▸ **Task goal**: Retype the passage on the Cavineña grammar word for word, from "The Amazonian lowlands" to "and a lexicon.".

▸ **Text for analysis**:
__________

The Amazonian lowlands of Bolivia and the neighboring regions of Brazil are home to an intriguingly rich and diverse set of languages, including many isolates and small language families. Many of these languages are highly endangered, and most were, until recently, barely described. However, the last decade has seen the emergence of a remarkable number of high-quality grammars of these languages and others spoken in the wider Amazon region. A Grammar of Cavineña stands out among these as a work of impressive quality and comprehensiveness. A revised version of the author's Ph.D. dissertation (Research Center for Linguistic Typology, La Trobe University), the book presents a detailed and thorough description of Cavineña grammar in clear, accessible prose, together with a set of texts and a lexicon.

Cavineña is as yet the only member of the small Tacanan language family of which a comprehensive description has been published. Its approximately twelve hundred speakers are largely bilingual in Spanish, and although children are still learning the language in more rural areas, it faces an uncertain future. This grammar is based on some fifteen months of fieldwork conducted over a period of eight years, and draws from an extensive and diverse corpus of texts.

__________

▸ **Dataset**:
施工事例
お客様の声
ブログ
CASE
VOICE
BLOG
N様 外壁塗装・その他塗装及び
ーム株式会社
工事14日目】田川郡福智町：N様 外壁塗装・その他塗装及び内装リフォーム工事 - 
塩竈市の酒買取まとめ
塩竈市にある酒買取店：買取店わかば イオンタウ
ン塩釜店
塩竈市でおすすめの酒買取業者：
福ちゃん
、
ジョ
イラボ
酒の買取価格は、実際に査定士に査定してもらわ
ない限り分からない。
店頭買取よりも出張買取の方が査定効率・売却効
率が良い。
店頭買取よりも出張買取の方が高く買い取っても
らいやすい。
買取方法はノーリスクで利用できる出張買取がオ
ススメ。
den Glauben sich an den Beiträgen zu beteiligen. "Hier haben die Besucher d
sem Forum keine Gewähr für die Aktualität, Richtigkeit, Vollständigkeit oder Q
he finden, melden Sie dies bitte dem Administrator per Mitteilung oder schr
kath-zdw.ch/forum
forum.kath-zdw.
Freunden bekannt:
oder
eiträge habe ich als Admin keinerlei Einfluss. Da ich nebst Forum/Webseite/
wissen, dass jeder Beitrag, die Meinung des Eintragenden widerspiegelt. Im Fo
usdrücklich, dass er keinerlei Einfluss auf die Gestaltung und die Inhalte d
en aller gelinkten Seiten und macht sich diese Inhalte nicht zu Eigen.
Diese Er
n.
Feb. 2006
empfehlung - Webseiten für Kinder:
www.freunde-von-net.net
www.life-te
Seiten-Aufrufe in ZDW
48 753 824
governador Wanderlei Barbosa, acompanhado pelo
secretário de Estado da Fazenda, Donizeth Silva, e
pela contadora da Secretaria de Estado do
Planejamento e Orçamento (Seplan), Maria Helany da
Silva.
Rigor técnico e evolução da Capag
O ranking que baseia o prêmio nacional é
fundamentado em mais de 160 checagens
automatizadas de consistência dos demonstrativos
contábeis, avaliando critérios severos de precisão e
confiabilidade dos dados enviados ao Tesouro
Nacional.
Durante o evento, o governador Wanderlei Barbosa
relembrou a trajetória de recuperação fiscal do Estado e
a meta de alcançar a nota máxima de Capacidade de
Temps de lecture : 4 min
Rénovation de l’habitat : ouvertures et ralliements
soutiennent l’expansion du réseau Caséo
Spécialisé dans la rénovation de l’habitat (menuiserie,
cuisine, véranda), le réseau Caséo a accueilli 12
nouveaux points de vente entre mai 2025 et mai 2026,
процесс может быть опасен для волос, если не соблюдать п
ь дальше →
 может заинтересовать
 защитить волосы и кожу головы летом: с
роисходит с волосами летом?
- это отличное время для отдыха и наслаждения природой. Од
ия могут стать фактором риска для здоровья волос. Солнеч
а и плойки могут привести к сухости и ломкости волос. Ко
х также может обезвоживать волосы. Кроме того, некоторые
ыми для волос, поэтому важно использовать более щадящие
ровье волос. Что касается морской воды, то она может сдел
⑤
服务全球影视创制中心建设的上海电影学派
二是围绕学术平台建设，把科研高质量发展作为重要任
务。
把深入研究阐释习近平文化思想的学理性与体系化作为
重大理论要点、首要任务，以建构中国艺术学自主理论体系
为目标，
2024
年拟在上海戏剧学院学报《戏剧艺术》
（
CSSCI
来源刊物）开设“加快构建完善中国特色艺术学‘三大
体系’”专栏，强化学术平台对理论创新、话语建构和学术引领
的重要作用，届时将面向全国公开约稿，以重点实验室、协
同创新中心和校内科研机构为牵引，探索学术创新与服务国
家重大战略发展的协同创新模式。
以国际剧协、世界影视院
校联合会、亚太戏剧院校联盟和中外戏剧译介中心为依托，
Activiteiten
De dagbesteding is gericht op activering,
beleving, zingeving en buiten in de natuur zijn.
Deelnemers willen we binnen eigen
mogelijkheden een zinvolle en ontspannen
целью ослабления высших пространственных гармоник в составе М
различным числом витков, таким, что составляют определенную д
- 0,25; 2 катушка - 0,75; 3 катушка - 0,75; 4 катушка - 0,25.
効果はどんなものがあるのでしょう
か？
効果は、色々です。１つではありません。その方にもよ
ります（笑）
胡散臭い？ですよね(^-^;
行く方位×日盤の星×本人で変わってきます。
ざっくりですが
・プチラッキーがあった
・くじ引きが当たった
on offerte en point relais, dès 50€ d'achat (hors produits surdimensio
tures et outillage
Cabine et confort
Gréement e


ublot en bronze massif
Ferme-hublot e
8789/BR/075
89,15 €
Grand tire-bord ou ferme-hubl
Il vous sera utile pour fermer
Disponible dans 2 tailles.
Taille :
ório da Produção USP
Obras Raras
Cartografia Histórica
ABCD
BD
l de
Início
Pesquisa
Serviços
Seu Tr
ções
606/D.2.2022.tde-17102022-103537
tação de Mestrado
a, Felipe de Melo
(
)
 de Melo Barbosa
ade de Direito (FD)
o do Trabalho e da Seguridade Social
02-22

__________

▸ **Response to the exercise**:
The Amazonian lowlands of Bolivia and the neighboring regions of Brazil are home to an intriguingly rich and diverse set of languages, including many isolates and small language families. Many of these languages are highly endangered, and most were, until recently, barely described. However, the last decade has seen the emergence of a remarkable number of high-quality grammars of these languages and others spoken in the wider Amazon region. A Grammar of Cavineña stands out among these as a work of impressive quality and comprehensiveness. A revised version of the author's Ph.D. dissertation (Research Center for Linguistic Typology, La Trobe University), the book presents a detailed and thorough description of Cavineña grammar in clear, accessible prose, together with a set of texts and a lexicon.